Boston Kickout review – John Simm and Andrew Lincoln among 90s teens tearing around Stevenage

The young ones … l to r, Nathan Valente as Matt, Richard Hanson as Steve, Andrew Lincoln as Ted and John Simm as Phil in Boston Kickout.
The young ones … l to r, Nathan Valente as Matt, Richard Hanson as Steve, Andrew Lincoln as Ted and John Simm as Phil in Boston Kickout. Photograph: Moviestore Collection Ltd/Alamy

It can be fascinating to see established actors’ early work and in this British drama from 1995, we get John Simm (Life on Mars), Andrew Lincoln (The Walking Dead) and Marc Warren (Hustle), all showing early promise as lads in their late teens trying to figure out what to do with their lives. There’s also the melancholy sensation of watching actors with just as much potential who didn’t enjoy the same success.

Where Boston Kickout really stands out is in its depiction of Stevenage in Hertfordshire; the sort of in-between place rarely depicted in British cinema that possesses neither the affluence of the home counties nor the gritty “realness” of the north of England. But here Stevenage feels wonderfully real; these guys aren’t living in slums, but nobody has a mansion either. It captures with wonderful acuity the way that this kind of place in the 1990s would have felt so limited to four teenagers. It’s not a million miles off the kind of milieu depicted in The Inbetweeners, but instead of boredom and cluelessness leading to sitcom japes, their options, as they experience it, are: violence, escape, drugs and marriage (too young, to the first person you meet).

For the most part, the lads are lower middle class, but enamoured of what they perceive as the authenticity and excitement of delinquent behaviour.

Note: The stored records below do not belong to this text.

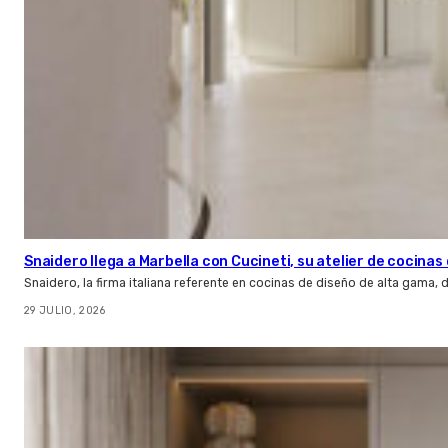
Snaidero llega a Marbella con Cucineti, su atelier de cocinas 
Snaidero, la firma italiana referente en cocinas de diseño de alta gama
29 JULIO, 2026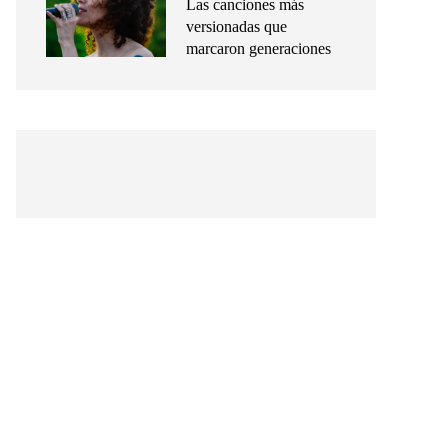
Las canciones más
versionadas que
marcaron generaciones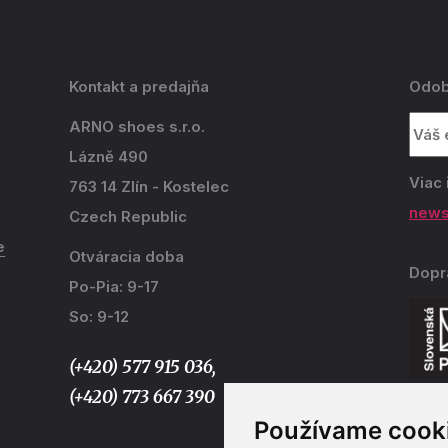
Kontakt a predajňa
Odob
ARNO shoes s.r.o.
Lázně 490
Viac 
763 14 Zlín - Kostelec
news
Czech Republic
e
Otváracia doba
Dopr
Po-Pia: 9-17
So: 9-12
(+420) 577 915 036,
(+420) 773 667 390
Používame cook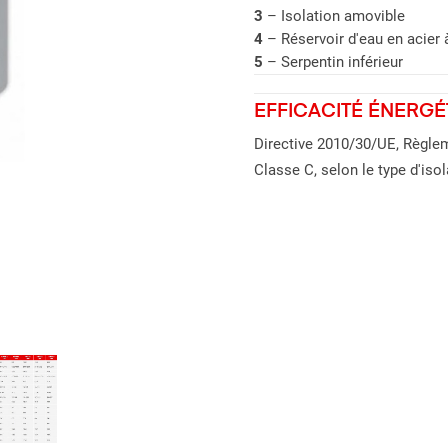
3
– Isolation amovible
4
– Réservoir d'eau en acier 
5
– Serpentin inférieur
EFFICACITÉ ÉNERGÉ
Directive 2010/30/UE, Règle
Classe C, selon le type d'isol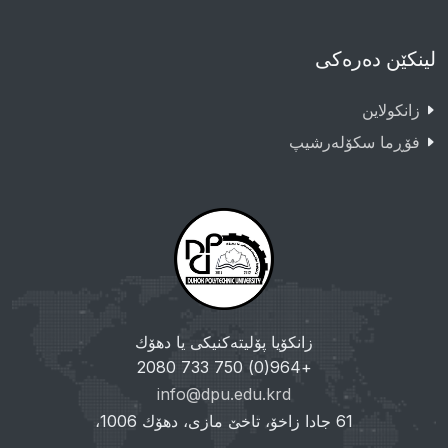
لینکێن دەرەکی
زانکولاین
فۆڕما سکۆلەرشیپ
زانکۆیا پۆلیتەکنیکی یا دهۆك
+964(0) 750 733 2080
info@dpu.edu.krd
61 جادا زاخۆ، تاخێ مازی، دهۆك 1006،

Lincoln’s relatively suave character is the one clearly heading for wider horizons, while Warren’s thuggish lout is headed for prison one way or another, with the others caught somewhere between the two extremes. None are exactly appealing characters, but all ring true. There’s not a huge amount of plot, in truth: the lads knock around Stevenage, waiting for their A-level results, mostly drinking and trying to pick up girls. A near contemporary to Trainspotting and Lock, Stock and Two Smoking Barrels, it makes a certain sense that in the final act Boston Kickout overplays its hand a little.

• Boston Kickout is on digital platforms from 25 October.